Writer’s Guild of America strike, saving the middle class

To read the Hollywood trades, we in the Writers Guild are somehow simultaneously aristocrats and agitators, overpaid radical dandies. One thinks of Dalton Trumbo jawing about Marx as he swills cocktails by the pool.

The reality is less romantic. I schlep my kids to public school in a Subaru full of loose Legos and half-crushed Goldfish crackers, then spend the rest of my day in a constant hustle, inventing and pitching in and out of writers’ rooms and producers’ offices. I love my job and I’m lucky to have it. But even after five years, writing on great shows and making work of which I’m proud, I have to worry about every paycheck. And my story is typical.

Yup, poor little writer

But the alternative was even scarier: the permanent end of the middle-class Hollywood writer.

Jeebus.

Their old contract gave them $60,000 minimum for a 30 minute script or $5,000 a week for working as part of a team.

Middle class…..kiss my hairy arse.

6 comments on “Writer’s Guild of America strike, saving the middle class

  1. I think the problem is that they compare themselves against really capable and senior professionals, and wonder why they aren’t paid the same.

    They are setting their comparison way too high.

  2. It’s LEGO !!!!!

    It’s a ******ing mass noun. Do you drink milks? and rices? and cook it in waters?

    Right there, right in his second breath is prime reason let him throw his teddy out of his pram and let him strop off and not come back.

  3. To quote quite possibly the best radio play ever broadcast…

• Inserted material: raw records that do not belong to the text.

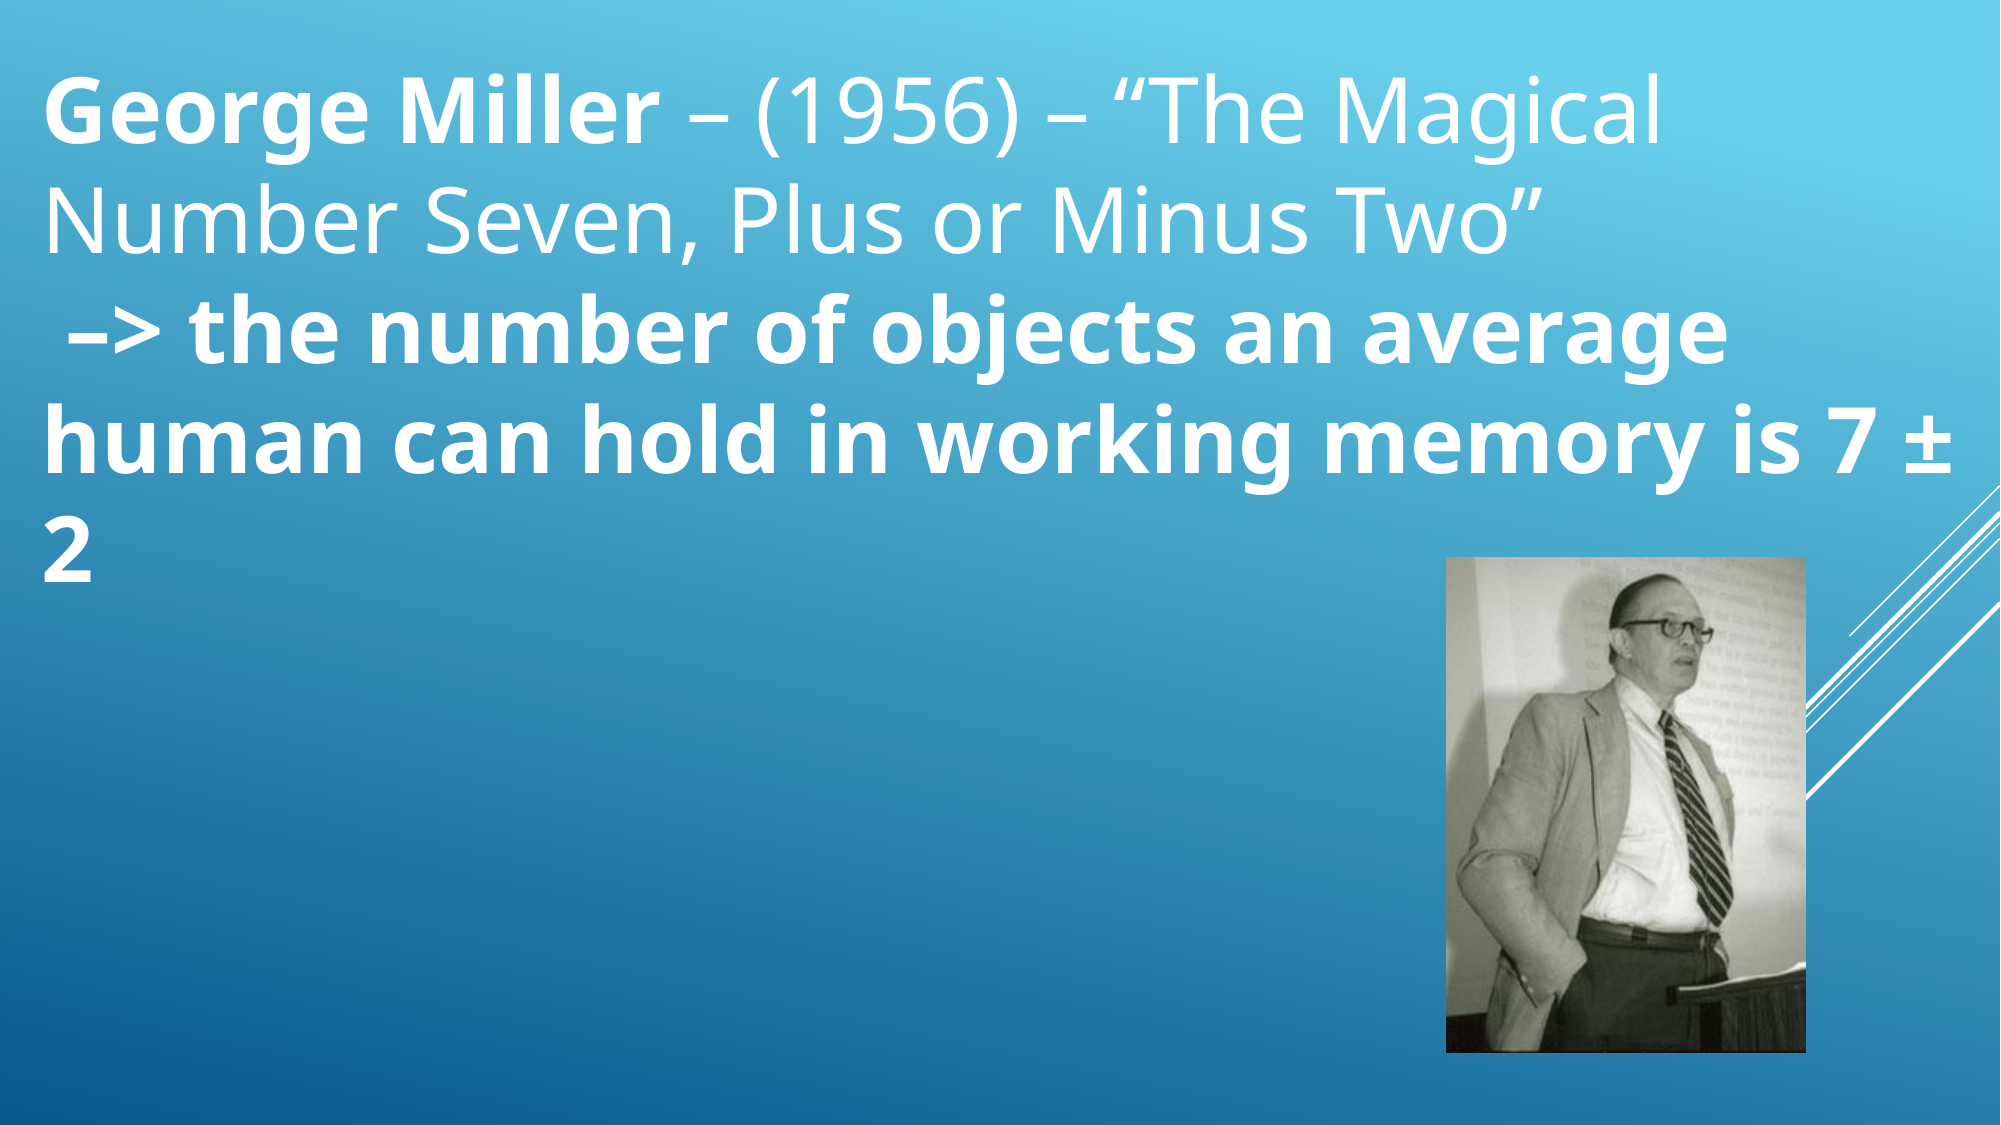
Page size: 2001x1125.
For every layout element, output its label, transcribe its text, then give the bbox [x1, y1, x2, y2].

picture [1445, 557, 1807, 1054]
text_box George Miller – (1956) – “The Magical Number Seven, Plus or Minus Two” –> the number of objects an average human can hold in working memory is 7 ± 2 [26, 44, 2000, 609]
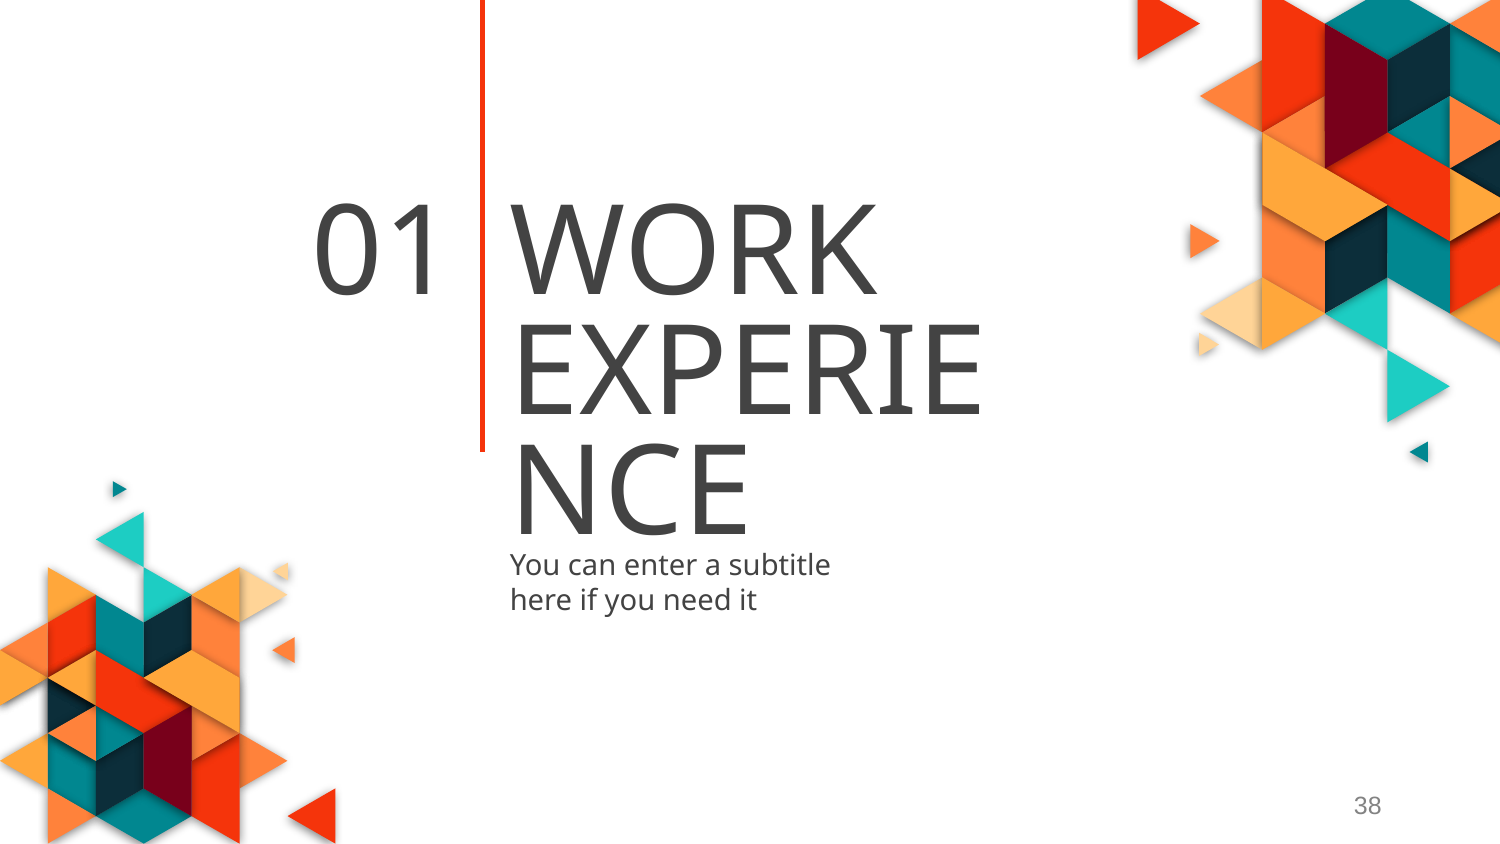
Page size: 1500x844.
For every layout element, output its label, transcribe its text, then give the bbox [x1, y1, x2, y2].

title WORK EXPERIENCE [494, 184, 1074, 403]
title 01 [229, 184, 470, 293]
subtitle You can enter a subtitle here if you need it [494, 531, 887, 627]
slide_number 38 [1059, 782, 1397, 828]
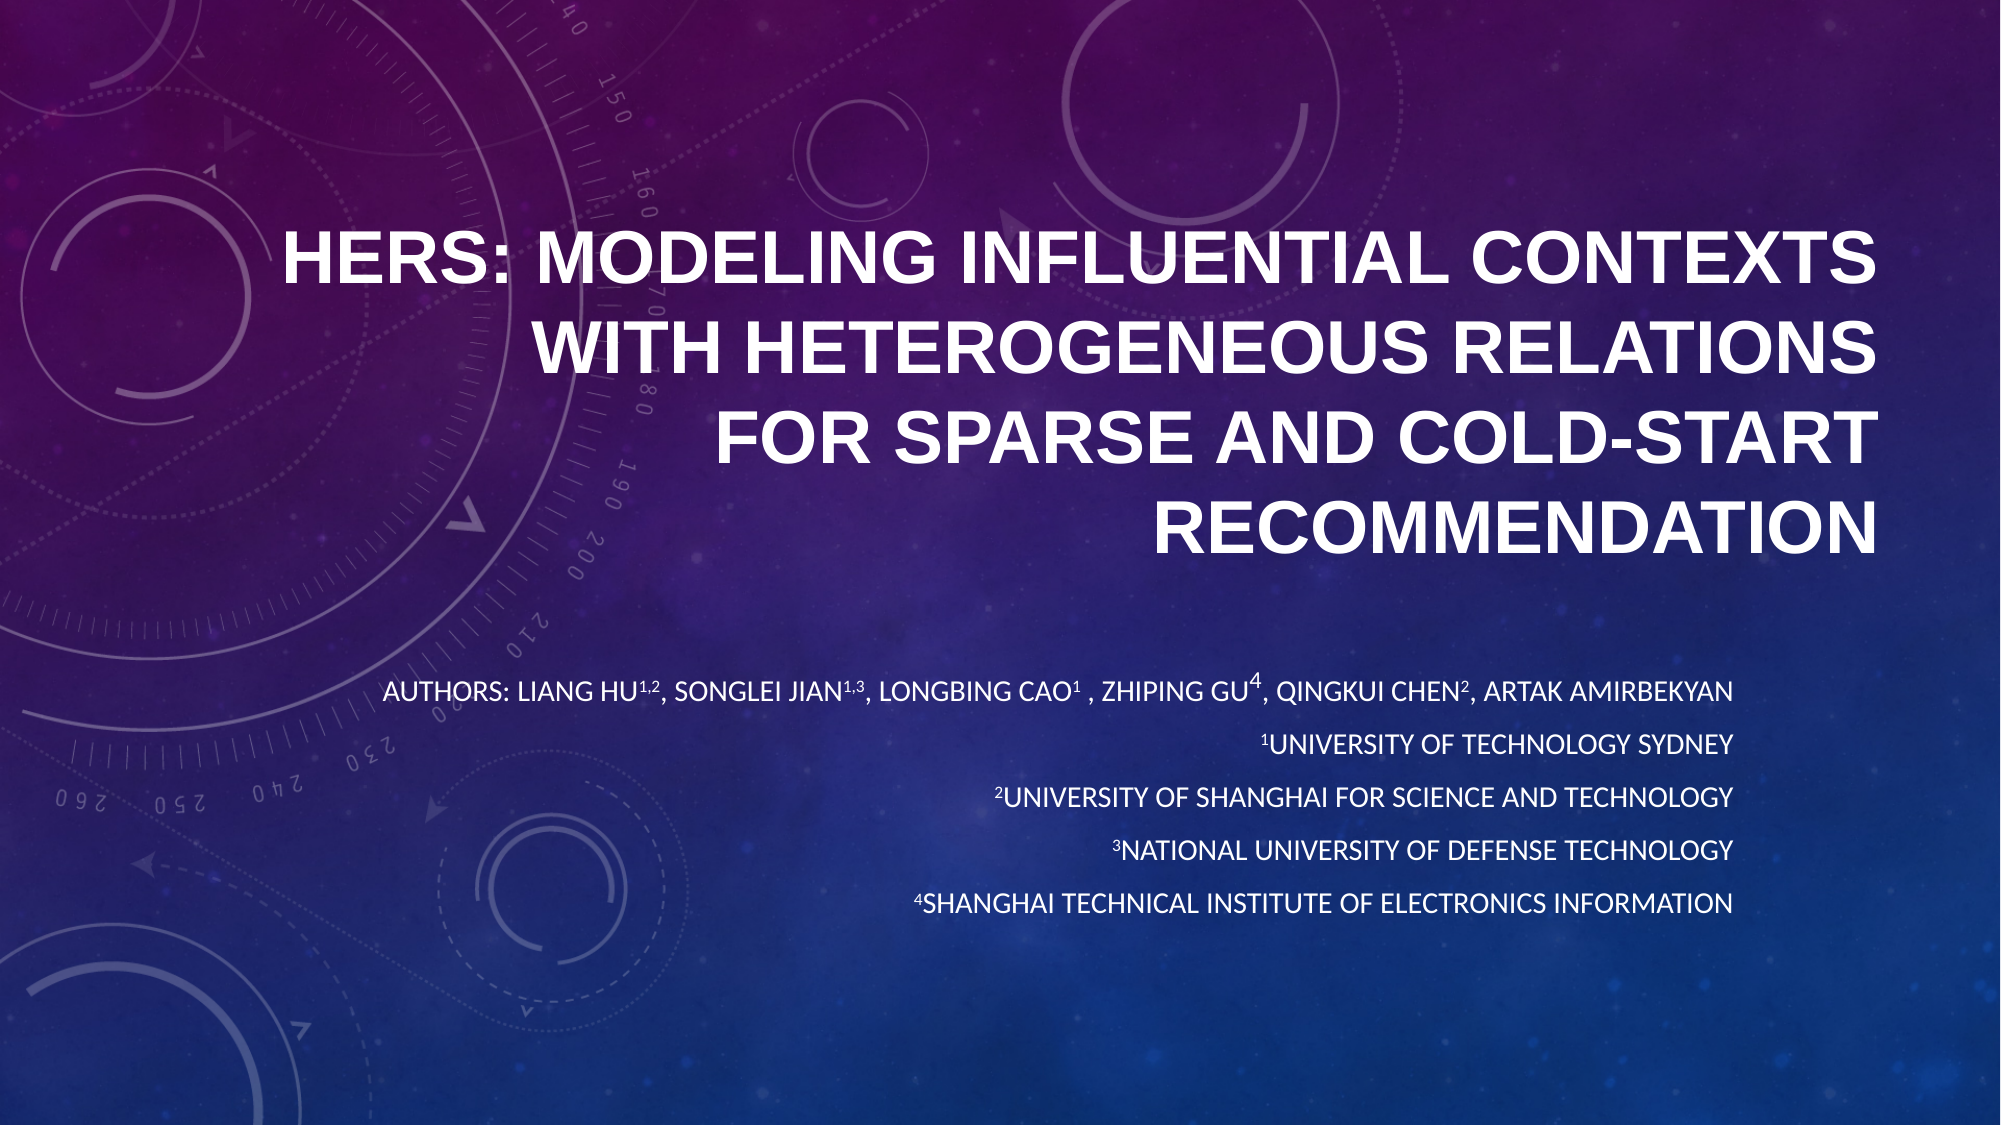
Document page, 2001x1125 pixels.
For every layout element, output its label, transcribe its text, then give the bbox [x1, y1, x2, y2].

    VROOMFONDEL: We demand that that machine not be allowed to think about this problem!

    DEEP THOUGHT: If I might make an observation…

    MAJIKTHISE: We’ll go on strike!

    VROOMFONDEL: That’s right. You’ll have a national philosophers and luminaries strike on your hands.

    DEEP THOUGHT: And who will that inconvenience?

    MAJIKTHISE: Never you mind who it’ll inconvenience you box of black legging binary bits! It’ll hurt, buster! It’ll hurt!

  4. $5,0000 a week!!

    Jesus, that’s more than a snake oil salesman could con out of the Joseph Rowntree Foundation for not having a full-time job writing a blog.